Nuovo Olimpo è un cinema

11.11.2023

"Nuovo Olimpo" di Ferzan Özpetek mi ha trasportato dentro una storia bella, un'idea bella di sentimento. Non è certo un capolavoro questo film del regista, uscito da poco solo su Netflix.
Cerco di non pensare troppo alle interpretazioni farraginose, accantono l'aria vagamente soap (senza avere nulla verso le soap, ma per quel tanto di costruito-drammatico-interrotto).
Lascio comunque andare i difetti sparpagliati, alcune ingenuità, qualche forzatura, rimango con lo sguardo alle immagini, alla storia di Enea e Pietro, e penso alle cose bellissime: l'interpretazione di Luisa Ranieri (Titti, la cassiera del cinema Nuovo Olimpo); la voce di Andrea Di Luigi (Pietro); la colonna sonora di Andrea Guerra e le canzoni scelte per il film (da Mina che canta "Povero amore", a Ornella Vanoni con "Se ci sarà domani", poi Loredana Bertè con "E la luna bussò"…); la fotografia e le scenografie alla Özpetek.
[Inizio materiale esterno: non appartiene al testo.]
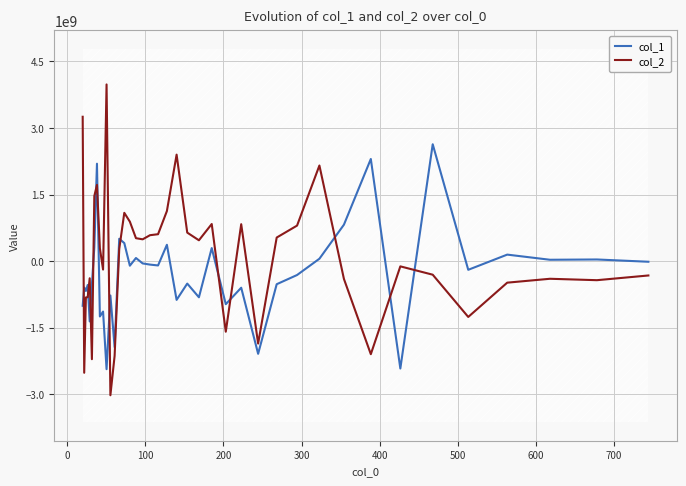

What is the minimum value for col_1?

-2431275938.6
Accoccolata nel pomeriggio freddo fuori silenzioso dentro, decido di guardare il film. La storia parte negli anni settanta, passa per gli ottanta, i novanta, i duemila quasi ai giorni nostri, e torna al 1978. È il viaggio di un incontro che poteva essere vita, non lo diventa, però rimane tutto. Per Enea e Pietro è tutto.
C'è nel modo di girare questo film qualcosa di strappacuore (l'aria da soap), una via di mezzo tra un drammone italiano anni quaranta-cinquanta (tipo Amedeo Nazzari e Yvonne Sanson in "Tormento") e una novela brasiliana anni novanta. Non dico questo per svilire le sensazioni, ma per collocarle, darne un colore, un sapore.
Da diversi anni Özpetek fa un saliscendi narrativo, dopo una serie di film sempre più torniti, levigati, dipinti a tinte sue, quasi un segno di riconoscimento, ho visto storie che si perdevano, sciacquate dei colori forti, slavate e un po' trasparenti, poi di nuovo film di sapore o almeno luce. Ecco, la luce nei suoi film ha sempre parlato, ha sempre dato tono e sfondo alle vite sullo schermo.
Anche qui, in "Nuovo Olimpo", la luce avvolge i personaggi e i fili della trama. La curva sembra salire un poco, ogni tanto scivola giù e poi si riprende indecisa. Ma dentro questa ondulazione incerta Enea e Pietro (la loro storia) raccontano l'amore che non passa, che esiste e basta. Anche se li tiene vicini pochi istanti (qualche giorno) e poi li allontana anni (una vita).
Credo che al mondo ci siano collisioni, magari avvenute per caso ma, una volta accadute, nulla è più casuale. Collisioni che, messe in moto, restano. Sembrano perdute e invece sono resistenti come il diamante e come i basalti.
È una prospettiva che mi rattrista un poco, perché il lieto fine tra le persone mi piace; però le storie d'amore che resistono alla lontananza hanno una dimensione incorruttibile, qualcosa che fa vibrare le due parti dell'unione. Enea e Pietro sono queste due parti: profondamente saldati da quella collisione. E poi nulla è stato come prima.